Before leaving Charlestown, Philbrick seeks out one other site. In 1775, when Americans marched past Bunker Hill and fortified Breed’s instead, a British map compounded the confusion by mixing up

the two hills as well. Over time, the name Breed’s melted away and the battle became indelibly linked to Bunker. But what of the hill that originally bore that name?

It’s visible from the Bunker Hill Monument: a taller, steeper hill 600 yards away. But Charlestown’s narrow, one-way streets keep carrying Philbrick in the wrong direction. After 15 minutes of circling his

destination he finally finds a way up. “It’s a pity the Americans didn’t fortify this hill,” he quips, “the British would never have found it.”

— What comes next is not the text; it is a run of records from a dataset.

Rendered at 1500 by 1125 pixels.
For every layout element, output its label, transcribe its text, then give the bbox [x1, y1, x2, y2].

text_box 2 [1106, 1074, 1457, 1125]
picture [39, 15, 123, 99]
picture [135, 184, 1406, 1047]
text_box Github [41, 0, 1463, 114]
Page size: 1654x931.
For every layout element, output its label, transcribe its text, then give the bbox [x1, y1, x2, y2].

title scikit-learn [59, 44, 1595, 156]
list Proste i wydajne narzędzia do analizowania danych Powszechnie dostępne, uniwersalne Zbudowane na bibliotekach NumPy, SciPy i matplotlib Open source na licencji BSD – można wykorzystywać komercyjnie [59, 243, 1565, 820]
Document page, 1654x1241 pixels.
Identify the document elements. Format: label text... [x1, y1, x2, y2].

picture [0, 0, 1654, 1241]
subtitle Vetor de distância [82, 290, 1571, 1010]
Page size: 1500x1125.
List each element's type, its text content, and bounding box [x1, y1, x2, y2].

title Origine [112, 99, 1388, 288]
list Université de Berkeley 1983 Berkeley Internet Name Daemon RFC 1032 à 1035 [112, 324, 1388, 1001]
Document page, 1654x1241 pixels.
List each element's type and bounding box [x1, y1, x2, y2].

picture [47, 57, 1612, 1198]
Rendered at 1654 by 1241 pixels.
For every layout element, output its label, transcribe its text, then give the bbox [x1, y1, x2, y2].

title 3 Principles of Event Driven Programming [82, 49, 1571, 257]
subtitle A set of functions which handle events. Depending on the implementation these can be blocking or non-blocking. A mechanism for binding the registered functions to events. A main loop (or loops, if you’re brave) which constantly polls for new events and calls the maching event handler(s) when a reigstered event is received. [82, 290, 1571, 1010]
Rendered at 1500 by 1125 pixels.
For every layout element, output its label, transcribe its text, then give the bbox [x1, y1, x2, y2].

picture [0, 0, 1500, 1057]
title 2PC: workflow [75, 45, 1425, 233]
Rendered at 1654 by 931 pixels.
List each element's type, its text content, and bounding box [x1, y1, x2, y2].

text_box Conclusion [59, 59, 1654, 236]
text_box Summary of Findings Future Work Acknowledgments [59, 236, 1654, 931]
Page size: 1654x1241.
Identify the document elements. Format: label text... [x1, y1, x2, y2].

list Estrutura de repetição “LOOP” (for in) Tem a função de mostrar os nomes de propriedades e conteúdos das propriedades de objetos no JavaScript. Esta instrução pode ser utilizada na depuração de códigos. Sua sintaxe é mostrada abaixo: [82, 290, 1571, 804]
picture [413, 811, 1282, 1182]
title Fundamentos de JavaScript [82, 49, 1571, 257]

It’s now crowned by a church, on Bunker Hill Street, and a sign says the church was established in 1859, “On the Top of Bunker Hill.” The church’s business manager, Joan Rae, says the same. “This is

Bunker Hill. That other hill’s not. It’s Breed’s.” To locals like Rae, perhaps, but not to visitors or even to Google Maps. Tap in “Bunker Hill Charlestown” and you’ll be directed to...that other hill. To Philbrick,

this enduring confusion is emblematic of the Bunker Hill story. “The whole thing’s a screw-up,” he says. “The Americans fortify the wrong hill, this forces a fight no one planned, the battle itself is an ugly and

confused mess. And it ends with a British victory that’s also a defeat.” Retreating to Boston for lunch at “ye olde” Union Oyster House, Philbrick reflects more personally on

his historic exploration of the city where he was born. Though he was mostly raised in Pittsburgh, his forebears were among the first English settlers of the Boston area in the 1630s. One Philbrick served in

the Revolution. As a championship sailor, Philbrick competed on the Charles River in college and later moved to Boston. He still has an apartment there, but mostly lives on the echt-Yankee island of

Nantucket, the setting for his book about whaling, In the Heart of the Sea. Philbrick, however, considers himself a “deracinated WASP” and doesn’t believe genealogy or flag-

waving should cloud our view of history. “I don’t subscribe to the idea that the founders or anyone else were somehow better than us and that we have to live up to their example.” He also feels the

hated British troops in Boston deserve reappraisal. “They’re an occupying army, locals despise them, and they don’t want to be there,” he says. “As Americans we’ve now been in that position in Iraq and can appreciate the British dilemma in a way that wasn’t easy before.”

But Philbrick also came away from his research with a powerful sense of the Revolution’s significance.

While visiting archives in England, he called on Lord Gage, a direct descendant of Gen. Thomas Gage, overall commander of the British military at the Bunker Hill battle. The Gage family’s Tudor-era

estate has 300 acres of private gardens and a chateau-style manor filled with suits of armor and paintings by Gainsborough, Raphael and Van Dyck.

“We had sherry and he could not have been more courteous,” Philbrick says of Lord Gage. “But it was a reminder of the British class system and how much the Revolution changed our history. As

countries, we’ve gone on different paths since his ancestor sent redcoats up that hill.”